_Request_:
Starting at the top of the records and going on through the line with "text_box Komeetat komeetat", set those lines out as a Markdown table with the columns Row and Line, one row per line, leaving out blank lines.

+ + + + + + +

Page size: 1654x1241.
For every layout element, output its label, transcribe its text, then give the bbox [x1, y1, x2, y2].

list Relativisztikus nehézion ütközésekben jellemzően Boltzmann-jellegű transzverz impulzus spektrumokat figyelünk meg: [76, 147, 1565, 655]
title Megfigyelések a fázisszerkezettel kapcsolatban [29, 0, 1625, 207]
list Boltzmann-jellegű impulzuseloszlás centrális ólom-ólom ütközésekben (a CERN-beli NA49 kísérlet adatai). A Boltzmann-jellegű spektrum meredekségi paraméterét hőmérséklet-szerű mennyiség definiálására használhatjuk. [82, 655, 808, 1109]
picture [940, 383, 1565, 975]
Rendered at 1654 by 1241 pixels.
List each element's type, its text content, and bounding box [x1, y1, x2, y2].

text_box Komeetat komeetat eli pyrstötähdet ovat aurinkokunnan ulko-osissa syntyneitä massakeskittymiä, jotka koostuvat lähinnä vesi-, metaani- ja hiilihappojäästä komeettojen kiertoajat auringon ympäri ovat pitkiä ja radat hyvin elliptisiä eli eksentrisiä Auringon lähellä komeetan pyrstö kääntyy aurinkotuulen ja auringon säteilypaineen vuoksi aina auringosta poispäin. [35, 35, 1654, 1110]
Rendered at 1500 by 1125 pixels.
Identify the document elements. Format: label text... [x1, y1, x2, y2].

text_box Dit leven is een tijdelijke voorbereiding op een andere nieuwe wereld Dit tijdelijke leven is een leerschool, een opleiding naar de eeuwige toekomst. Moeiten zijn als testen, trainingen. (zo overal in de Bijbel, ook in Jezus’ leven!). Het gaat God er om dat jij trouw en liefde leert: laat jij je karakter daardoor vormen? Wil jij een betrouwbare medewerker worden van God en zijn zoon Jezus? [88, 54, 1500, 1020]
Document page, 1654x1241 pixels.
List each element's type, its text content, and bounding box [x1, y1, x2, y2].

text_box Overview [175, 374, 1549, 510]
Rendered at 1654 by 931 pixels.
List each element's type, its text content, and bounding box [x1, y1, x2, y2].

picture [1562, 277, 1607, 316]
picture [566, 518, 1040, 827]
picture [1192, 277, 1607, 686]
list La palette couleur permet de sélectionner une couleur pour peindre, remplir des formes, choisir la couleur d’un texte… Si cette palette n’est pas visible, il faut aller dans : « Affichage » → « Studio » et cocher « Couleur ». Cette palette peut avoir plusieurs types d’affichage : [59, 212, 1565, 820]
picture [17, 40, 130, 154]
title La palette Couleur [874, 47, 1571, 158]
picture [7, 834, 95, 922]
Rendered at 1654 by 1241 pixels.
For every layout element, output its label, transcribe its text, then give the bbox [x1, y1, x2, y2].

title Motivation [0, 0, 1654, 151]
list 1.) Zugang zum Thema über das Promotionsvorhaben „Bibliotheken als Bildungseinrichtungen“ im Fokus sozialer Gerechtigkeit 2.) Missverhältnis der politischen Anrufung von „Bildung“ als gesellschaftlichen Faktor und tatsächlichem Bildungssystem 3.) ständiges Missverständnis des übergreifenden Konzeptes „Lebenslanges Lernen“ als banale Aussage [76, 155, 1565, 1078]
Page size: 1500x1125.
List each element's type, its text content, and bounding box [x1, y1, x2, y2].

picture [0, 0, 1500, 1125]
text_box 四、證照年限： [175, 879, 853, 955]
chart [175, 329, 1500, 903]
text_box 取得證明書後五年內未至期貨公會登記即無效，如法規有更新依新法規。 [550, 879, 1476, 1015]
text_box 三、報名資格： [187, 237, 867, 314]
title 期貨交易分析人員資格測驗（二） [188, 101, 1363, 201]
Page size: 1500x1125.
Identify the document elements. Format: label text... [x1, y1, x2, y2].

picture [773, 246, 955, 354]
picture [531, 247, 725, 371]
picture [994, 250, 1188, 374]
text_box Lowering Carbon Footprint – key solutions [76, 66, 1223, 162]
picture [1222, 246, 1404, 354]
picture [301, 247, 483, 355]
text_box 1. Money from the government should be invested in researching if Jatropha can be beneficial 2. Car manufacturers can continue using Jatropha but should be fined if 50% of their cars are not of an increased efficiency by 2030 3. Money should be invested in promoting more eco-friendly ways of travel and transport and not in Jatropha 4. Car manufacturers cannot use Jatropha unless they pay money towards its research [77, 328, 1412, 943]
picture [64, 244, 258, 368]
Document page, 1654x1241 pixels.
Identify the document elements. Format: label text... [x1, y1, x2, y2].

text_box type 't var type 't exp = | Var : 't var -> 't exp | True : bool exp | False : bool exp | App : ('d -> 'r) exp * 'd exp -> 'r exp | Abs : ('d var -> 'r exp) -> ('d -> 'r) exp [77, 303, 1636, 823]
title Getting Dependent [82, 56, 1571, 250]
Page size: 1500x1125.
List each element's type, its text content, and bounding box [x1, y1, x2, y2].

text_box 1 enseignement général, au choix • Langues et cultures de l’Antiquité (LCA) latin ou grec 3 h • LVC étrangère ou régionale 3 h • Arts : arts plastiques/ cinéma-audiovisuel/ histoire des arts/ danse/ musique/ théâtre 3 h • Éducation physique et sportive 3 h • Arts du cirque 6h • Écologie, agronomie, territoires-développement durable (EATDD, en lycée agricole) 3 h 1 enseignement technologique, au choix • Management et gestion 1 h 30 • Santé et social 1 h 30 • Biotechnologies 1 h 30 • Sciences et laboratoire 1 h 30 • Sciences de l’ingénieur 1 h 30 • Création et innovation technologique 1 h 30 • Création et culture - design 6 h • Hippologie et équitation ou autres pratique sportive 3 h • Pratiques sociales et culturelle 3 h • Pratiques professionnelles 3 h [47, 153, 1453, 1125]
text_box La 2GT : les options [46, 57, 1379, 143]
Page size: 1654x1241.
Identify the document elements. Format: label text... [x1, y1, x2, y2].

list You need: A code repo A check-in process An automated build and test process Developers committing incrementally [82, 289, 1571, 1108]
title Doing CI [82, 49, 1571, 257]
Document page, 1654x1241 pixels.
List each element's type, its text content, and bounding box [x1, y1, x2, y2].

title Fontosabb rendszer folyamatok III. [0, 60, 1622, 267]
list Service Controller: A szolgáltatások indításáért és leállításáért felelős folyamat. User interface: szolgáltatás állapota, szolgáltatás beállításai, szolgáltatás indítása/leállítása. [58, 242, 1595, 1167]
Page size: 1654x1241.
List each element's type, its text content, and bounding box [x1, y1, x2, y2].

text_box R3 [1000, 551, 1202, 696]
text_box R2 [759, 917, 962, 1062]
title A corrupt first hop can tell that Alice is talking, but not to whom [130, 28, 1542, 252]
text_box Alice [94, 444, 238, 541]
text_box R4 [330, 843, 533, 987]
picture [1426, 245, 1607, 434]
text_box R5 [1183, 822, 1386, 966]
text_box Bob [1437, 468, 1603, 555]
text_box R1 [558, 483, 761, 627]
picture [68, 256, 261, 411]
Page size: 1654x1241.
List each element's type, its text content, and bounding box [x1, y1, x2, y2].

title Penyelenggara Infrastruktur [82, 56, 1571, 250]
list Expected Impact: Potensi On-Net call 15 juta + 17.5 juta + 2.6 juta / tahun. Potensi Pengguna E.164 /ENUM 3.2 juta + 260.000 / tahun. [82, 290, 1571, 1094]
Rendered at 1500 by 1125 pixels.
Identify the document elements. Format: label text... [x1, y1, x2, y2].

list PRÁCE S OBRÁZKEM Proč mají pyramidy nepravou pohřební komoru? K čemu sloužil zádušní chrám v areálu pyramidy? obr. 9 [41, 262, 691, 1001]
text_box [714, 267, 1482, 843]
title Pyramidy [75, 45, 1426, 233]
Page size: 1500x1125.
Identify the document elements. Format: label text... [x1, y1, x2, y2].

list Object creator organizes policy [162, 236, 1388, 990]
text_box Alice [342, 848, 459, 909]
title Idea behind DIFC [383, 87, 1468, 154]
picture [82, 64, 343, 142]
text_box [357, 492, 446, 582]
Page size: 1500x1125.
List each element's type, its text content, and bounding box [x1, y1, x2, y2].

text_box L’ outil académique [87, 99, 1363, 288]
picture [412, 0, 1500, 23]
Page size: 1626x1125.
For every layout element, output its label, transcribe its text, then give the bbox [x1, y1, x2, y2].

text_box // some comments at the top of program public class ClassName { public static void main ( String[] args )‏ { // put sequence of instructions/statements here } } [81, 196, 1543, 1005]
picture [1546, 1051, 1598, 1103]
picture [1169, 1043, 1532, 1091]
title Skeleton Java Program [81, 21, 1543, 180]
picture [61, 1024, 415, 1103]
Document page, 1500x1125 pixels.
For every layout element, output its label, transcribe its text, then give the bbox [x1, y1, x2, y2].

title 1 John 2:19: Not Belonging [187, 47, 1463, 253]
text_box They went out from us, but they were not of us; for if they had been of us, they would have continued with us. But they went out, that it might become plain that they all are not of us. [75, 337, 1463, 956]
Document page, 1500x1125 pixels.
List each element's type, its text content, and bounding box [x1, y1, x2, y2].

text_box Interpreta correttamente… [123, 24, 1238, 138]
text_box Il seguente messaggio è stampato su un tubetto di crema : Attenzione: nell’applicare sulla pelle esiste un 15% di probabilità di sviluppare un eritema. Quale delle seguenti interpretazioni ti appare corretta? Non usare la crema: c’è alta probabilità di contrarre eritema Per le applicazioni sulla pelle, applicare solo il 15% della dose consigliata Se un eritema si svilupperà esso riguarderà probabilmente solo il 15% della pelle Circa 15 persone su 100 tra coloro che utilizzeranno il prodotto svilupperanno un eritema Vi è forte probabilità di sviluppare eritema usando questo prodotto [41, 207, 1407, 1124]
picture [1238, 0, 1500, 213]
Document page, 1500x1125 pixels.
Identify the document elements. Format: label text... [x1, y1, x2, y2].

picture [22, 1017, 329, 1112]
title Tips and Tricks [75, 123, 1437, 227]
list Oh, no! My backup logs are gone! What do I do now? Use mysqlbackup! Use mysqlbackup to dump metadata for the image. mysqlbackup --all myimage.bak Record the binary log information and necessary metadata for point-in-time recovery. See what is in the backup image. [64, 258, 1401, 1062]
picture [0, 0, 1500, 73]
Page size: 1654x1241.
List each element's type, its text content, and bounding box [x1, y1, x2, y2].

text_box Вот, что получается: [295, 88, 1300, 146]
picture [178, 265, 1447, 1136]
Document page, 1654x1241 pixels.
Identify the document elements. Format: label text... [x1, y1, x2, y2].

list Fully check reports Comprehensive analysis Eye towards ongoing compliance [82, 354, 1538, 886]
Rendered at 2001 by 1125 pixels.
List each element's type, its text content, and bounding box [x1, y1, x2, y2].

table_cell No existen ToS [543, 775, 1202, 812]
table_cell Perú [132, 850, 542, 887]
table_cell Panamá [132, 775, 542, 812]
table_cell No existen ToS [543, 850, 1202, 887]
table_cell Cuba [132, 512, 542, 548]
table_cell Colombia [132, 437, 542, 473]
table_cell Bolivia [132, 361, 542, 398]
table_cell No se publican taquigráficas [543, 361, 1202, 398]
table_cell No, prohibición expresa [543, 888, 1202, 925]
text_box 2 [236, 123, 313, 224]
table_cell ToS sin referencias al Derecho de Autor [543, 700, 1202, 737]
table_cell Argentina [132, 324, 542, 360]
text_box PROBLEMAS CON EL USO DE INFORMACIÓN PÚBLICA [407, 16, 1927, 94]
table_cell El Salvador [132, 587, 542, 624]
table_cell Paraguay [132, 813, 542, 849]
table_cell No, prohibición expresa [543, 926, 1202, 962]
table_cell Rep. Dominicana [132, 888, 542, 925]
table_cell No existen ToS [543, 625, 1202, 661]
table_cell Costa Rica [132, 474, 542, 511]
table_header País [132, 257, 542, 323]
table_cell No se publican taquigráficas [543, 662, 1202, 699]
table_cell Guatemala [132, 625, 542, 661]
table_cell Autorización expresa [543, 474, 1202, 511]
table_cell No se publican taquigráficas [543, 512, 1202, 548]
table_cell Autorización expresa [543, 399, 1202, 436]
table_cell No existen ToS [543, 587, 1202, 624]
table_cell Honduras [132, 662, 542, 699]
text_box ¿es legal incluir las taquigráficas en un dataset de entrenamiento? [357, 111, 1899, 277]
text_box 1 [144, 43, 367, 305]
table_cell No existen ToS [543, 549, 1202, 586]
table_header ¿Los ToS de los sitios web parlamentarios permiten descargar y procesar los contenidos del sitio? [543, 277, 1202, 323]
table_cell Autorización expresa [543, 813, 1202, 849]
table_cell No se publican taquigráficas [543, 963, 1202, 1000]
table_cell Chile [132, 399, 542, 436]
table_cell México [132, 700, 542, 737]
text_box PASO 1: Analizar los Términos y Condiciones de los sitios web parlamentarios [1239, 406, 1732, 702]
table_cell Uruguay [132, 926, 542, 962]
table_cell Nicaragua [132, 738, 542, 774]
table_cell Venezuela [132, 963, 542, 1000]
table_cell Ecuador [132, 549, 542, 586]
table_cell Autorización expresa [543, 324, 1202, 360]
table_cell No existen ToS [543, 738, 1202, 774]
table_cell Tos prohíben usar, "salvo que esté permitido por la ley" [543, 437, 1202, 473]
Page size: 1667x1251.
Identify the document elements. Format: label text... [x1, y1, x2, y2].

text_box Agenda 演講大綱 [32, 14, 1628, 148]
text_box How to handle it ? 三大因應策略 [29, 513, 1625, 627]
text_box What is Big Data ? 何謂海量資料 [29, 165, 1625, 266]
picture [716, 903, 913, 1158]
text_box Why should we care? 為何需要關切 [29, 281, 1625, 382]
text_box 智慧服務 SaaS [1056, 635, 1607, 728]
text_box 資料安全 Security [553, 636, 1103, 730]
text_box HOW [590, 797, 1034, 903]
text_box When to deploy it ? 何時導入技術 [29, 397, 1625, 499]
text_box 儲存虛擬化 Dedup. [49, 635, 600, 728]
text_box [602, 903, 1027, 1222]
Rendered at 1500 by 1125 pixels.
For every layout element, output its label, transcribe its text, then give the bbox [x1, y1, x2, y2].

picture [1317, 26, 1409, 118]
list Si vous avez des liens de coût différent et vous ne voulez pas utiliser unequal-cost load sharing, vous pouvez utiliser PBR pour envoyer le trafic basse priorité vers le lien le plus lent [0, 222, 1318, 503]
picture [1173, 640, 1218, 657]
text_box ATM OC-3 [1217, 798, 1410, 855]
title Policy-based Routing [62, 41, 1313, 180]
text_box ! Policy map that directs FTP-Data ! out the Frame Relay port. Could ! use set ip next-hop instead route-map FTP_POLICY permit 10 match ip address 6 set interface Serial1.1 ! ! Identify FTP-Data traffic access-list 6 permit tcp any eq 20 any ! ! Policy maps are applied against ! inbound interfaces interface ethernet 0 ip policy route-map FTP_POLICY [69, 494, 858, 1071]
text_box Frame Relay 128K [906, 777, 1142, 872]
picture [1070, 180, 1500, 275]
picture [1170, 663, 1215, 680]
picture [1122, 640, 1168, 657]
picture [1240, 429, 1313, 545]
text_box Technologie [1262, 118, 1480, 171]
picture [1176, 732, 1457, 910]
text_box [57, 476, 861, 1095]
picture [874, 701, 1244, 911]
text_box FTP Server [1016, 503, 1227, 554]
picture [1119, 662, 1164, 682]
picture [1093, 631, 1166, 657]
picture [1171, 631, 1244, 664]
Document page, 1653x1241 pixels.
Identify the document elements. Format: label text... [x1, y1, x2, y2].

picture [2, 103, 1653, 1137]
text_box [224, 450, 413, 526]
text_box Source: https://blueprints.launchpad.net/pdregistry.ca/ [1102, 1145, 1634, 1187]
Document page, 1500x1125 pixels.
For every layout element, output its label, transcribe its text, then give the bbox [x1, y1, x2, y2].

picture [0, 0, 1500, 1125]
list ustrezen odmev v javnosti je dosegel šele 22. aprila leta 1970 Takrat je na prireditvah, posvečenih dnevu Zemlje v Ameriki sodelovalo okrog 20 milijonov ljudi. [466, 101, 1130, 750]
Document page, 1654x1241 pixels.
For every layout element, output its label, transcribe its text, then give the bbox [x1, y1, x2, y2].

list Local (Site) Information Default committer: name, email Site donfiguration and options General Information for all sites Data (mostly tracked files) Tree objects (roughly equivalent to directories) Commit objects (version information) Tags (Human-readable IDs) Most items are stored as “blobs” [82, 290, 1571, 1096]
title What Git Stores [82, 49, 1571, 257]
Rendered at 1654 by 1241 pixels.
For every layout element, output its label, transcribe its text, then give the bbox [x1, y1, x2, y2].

+ + + + + + +

_Expected answer_:
| Row | Line |
|---|---|
| 1 | Page size: 1654x1241. |
| 2 | For every layout element, output its label, transcribe its text, then give the bbox [x1, y1, x2, y2]. |
| 3 | list Relativisztikus nehézion ütközésekben jellemzően Boltzmann-jellegű transzverz impulzus spektrumokat figyelünk meg: [76, 147, 1565, 655] |
| 4 | title Megfigyelések a fázisszerkezettel kapcsolatban [29, 0, 1625, 207] |
| 5 | list Boltzmann-jellegű impulzuseloszlás centrális ólom-ólom ütközésekben (a CERN-beli NA49 kísérlet adatai). A Boltzmann-jellegű spektrum meredekségi paraméterét hőmérséklet-szerű mennyiség definiálására használhatjuk. [82, 655, 808, 1109] |
| 6 | picture [940, 383, 1565, 975] |
| 7 | Rendered at 1654 by 1241 pixels. |
| 8 | List each element's type, its text content, and bounding box [x1, y1, x2, y2]. |
| 9 | text_box Komeetat komeetat eli pyrstötähdet ovat aurinkokunnan ulko-osissa syntyneitä massakeskittymiä, jotka koostuvat lähinnä vesi-, metaani- ja hiilihappojäästä komeettojen kiertoajat auringon ympäri ovat pitkiä ja radat hyvin elliptisiä eli eksentrisiä Auringon lähellä komeetan pyrstö kääntyy aurinkotuulen ja auringon säteilypaineen vuoksi aina auringosta poispäin. [35, 35, 1654, 1110] |